» Task instructions:
Hunt through the entries for the word "frame" and copy each line in which it appears.

» Data supplied:
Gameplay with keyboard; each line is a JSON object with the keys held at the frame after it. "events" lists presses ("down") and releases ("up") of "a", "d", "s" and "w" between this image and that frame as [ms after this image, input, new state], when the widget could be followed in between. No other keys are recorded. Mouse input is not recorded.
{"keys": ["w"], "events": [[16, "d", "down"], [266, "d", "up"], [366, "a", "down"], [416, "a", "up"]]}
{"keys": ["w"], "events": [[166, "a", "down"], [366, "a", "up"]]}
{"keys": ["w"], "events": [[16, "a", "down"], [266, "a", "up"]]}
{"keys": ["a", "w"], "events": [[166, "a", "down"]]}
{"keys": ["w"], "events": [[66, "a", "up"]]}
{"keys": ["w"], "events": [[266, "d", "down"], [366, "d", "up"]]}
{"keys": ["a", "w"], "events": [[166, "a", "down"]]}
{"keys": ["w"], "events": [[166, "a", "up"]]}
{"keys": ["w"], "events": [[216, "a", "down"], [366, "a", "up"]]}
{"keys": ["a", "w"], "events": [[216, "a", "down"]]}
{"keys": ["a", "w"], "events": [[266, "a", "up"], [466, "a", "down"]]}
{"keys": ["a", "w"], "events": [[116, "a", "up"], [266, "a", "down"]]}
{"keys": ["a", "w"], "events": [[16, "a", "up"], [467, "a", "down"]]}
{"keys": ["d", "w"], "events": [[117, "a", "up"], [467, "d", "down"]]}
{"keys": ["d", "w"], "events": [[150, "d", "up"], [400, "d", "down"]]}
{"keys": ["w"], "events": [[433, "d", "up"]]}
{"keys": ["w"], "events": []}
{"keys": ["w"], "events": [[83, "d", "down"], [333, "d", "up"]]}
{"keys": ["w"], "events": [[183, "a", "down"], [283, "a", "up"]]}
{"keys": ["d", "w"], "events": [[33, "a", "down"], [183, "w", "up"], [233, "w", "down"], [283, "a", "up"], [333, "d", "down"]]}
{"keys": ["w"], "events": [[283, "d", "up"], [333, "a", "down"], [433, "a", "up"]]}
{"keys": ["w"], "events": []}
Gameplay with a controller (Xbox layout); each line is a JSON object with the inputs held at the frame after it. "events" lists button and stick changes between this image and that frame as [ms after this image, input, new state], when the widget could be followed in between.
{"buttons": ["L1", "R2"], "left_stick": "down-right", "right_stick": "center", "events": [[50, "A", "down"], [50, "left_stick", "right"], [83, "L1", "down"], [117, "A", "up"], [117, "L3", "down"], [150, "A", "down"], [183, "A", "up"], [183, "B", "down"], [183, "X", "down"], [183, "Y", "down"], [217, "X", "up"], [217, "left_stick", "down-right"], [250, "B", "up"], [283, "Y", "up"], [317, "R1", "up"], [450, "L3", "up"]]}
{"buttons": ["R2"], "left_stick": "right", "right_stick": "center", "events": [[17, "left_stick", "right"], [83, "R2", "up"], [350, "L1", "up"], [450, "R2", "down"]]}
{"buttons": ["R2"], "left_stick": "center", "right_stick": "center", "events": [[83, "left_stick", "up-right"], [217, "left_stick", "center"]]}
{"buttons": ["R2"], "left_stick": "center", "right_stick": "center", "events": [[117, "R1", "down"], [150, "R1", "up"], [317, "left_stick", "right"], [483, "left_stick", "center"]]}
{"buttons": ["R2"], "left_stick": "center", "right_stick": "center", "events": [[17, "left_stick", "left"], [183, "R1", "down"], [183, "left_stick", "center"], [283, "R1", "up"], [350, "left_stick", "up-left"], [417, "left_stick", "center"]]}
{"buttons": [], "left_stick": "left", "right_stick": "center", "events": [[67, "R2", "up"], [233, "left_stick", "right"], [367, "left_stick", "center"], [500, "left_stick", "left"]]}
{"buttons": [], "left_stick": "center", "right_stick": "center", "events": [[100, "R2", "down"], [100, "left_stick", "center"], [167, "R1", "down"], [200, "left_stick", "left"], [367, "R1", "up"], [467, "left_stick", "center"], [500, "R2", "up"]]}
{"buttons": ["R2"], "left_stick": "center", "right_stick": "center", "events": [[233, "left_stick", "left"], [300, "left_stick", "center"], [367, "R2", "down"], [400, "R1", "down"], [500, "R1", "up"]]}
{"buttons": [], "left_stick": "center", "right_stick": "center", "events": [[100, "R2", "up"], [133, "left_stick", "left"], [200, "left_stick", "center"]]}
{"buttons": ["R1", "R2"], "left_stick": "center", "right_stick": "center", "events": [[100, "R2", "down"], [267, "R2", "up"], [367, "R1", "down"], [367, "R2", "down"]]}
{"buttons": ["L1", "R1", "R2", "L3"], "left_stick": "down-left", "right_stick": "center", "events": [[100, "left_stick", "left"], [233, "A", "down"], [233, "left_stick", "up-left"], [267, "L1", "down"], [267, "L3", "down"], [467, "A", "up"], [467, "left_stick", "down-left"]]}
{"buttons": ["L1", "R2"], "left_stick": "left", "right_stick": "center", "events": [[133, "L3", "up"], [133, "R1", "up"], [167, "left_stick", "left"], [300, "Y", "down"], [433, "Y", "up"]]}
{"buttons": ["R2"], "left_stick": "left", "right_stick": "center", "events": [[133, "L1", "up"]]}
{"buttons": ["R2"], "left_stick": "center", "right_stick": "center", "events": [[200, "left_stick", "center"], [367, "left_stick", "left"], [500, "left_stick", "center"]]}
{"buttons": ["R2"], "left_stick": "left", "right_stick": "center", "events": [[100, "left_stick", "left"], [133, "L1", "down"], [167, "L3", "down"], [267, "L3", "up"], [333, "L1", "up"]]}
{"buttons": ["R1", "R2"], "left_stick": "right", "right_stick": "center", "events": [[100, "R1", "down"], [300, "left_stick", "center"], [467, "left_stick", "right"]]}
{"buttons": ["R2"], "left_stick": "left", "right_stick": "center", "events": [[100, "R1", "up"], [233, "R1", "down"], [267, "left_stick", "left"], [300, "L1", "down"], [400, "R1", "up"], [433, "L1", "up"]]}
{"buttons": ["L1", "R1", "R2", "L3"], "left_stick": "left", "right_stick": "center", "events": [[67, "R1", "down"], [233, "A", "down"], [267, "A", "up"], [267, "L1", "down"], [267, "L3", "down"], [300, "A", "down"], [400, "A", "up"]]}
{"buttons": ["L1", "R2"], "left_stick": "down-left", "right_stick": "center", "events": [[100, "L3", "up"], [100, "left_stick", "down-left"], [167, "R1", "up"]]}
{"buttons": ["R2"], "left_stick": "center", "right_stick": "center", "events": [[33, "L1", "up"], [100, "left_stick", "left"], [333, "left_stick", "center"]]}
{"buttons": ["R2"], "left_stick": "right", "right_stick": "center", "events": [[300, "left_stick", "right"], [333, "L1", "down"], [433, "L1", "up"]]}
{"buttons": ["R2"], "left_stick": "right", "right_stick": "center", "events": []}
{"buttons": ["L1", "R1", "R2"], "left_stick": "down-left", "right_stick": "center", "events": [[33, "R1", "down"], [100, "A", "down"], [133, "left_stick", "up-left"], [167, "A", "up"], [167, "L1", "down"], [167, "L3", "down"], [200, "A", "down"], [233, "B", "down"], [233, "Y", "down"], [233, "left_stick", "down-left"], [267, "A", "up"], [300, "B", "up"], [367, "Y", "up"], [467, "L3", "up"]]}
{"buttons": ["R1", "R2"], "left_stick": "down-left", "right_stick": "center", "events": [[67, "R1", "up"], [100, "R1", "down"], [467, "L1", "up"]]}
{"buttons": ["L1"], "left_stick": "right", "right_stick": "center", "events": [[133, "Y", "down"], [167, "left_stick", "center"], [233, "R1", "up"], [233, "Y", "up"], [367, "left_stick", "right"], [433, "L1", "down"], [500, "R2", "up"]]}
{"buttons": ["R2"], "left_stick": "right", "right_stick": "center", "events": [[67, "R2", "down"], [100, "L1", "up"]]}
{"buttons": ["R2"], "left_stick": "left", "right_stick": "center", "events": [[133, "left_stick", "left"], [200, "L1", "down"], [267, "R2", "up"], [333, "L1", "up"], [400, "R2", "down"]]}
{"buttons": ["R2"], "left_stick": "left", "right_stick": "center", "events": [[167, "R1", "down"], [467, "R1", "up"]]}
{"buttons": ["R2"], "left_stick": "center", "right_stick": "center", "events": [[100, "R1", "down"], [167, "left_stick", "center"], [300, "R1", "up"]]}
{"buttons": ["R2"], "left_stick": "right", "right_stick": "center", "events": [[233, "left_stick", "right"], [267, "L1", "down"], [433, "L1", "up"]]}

» Result of this task:
Gameplay with keyboard; each line is a JSON object with the keys held at the frame after it. "events" lists presses ("down") and releases ("up") of "a", "d", "s" and "w" between this image and that frame as [ms after this image, input, new state], when the widget could be followed in between. No other keys are recorded. Mouse input is not recorded.
Gameplay with a controller (Xbox layout); each line is a JSON object with the inputs held at the frame after it. "events" lists button and stick changes between this image and that frame as [ms after this image, input, new state], when the widget could be followed in between.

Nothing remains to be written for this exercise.